--- DATA TO EXAMINE Enclosed Below ---
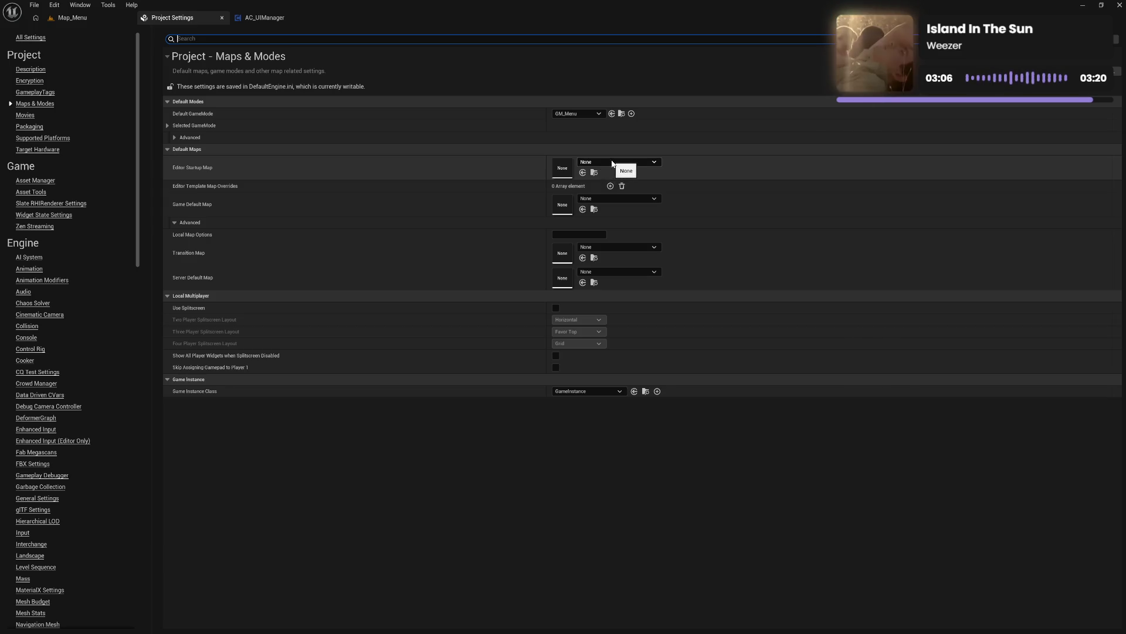
left_click(613, 165)
Step: Set Editor Startup Map and Game Default Map to Map_Menu, then return to the Map_Menu level
left_click(633, 252)
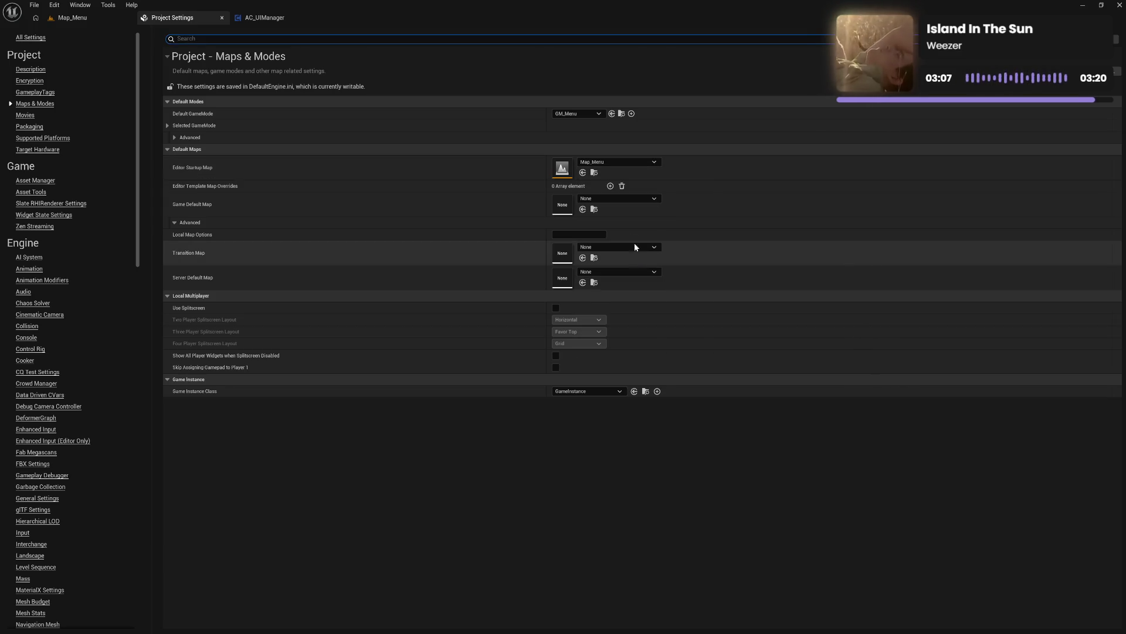
left_click(618, 204)
left_click(624, 290)
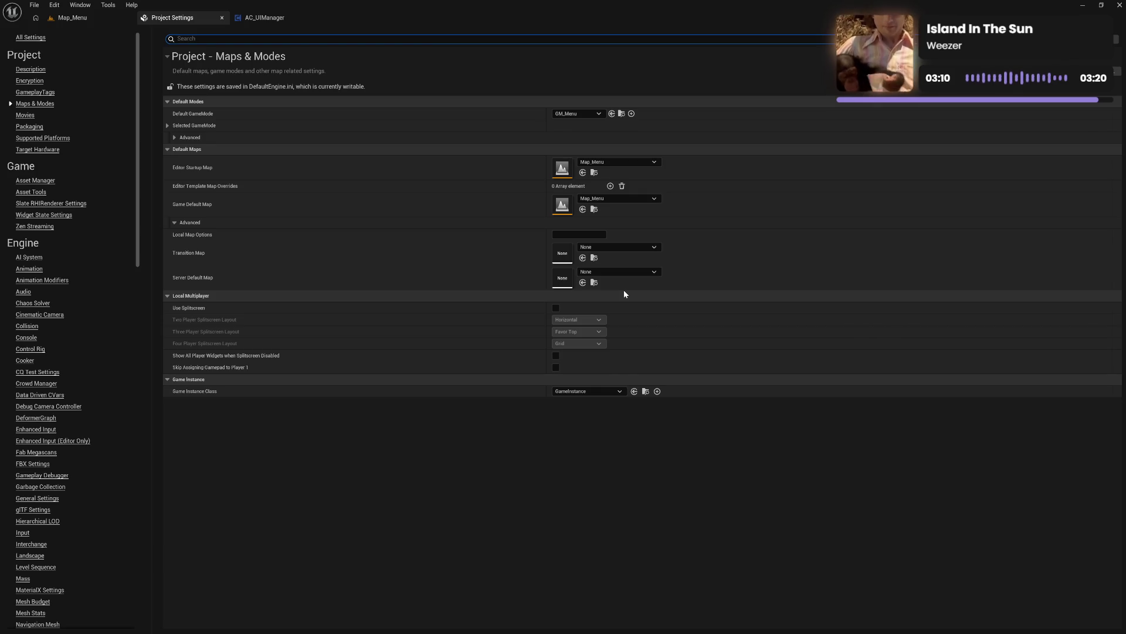
left_click(599, 390)
left_click(490, 458)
--- End of Enclosed DATA TO EXAMINE ---
WHAT THE EXERCISE ASKS:
Return the full listing exactly as it appears above, without its pictures.

OUTPUT FOR THIS TASK:
left_click(613, 165)
Step: Set Editor Startup Map and Game Default Map to Map_Menu, then return to the Map_Menu level
left_click(633, 252)
left_click(618, 204)
left_click(624, 290)
left_click(599, 390)
left_click(490, 458)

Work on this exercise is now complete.